┏━━

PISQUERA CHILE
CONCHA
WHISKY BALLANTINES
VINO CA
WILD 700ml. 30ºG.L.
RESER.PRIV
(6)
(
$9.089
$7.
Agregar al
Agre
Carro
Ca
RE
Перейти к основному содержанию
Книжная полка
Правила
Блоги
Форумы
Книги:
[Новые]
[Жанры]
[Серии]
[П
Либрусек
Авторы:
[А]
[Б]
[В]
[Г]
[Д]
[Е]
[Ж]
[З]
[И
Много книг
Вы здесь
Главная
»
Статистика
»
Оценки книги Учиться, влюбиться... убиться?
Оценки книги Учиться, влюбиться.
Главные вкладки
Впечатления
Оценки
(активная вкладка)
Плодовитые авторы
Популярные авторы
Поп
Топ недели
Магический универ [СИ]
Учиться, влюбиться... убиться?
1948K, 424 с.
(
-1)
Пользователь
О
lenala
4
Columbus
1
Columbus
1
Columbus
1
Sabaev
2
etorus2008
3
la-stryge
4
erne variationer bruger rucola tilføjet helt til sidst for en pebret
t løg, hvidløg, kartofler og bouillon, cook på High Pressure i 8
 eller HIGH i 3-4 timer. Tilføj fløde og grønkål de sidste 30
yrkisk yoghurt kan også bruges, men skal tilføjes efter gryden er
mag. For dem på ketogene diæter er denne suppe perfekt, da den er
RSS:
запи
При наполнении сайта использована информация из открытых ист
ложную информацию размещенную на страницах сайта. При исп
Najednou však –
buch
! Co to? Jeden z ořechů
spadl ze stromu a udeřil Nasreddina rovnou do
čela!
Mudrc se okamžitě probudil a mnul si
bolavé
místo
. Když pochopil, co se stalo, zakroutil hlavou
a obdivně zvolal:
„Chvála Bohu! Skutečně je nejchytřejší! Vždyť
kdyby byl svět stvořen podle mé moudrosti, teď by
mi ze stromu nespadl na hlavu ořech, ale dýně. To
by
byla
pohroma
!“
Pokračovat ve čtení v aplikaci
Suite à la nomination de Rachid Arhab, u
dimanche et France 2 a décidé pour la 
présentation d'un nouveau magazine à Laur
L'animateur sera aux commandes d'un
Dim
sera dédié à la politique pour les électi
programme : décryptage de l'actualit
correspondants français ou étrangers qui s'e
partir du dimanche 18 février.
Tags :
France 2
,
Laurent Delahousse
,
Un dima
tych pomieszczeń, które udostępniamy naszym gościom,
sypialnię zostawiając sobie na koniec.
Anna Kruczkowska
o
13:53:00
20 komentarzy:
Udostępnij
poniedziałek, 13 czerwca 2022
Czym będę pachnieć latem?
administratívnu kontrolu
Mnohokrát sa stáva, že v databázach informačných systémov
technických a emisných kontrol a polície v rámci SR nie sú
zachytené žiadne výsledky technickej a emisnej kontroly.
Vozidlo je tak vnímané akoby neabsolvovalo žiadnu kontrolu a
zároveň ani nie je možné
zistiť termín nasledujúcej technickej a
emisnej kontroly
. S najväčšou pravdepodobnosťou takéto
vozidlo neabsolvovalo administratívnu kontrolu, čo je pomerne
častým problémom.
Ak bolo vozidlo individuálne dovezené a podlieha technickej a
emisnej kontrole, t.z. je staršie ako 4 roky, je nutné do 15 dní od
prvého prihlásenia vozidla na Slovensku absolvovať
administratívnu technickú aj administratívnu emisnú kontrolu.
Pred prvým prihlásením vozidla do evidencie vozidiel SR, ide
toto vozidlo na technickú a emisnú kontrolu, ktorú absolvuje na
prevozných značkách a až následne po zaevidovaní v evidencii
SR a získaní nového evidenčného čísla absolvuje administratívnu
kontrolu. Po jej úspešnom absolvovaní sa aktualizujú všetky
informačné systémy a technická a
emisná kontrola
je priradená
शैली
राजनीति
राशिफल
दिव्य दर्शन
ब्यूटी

┗━━

--- Exercise instructions ---
Please count the lines in the listing above that contain the string "technickej", with case counting, and give only the number.

--- Exercise answer ---
3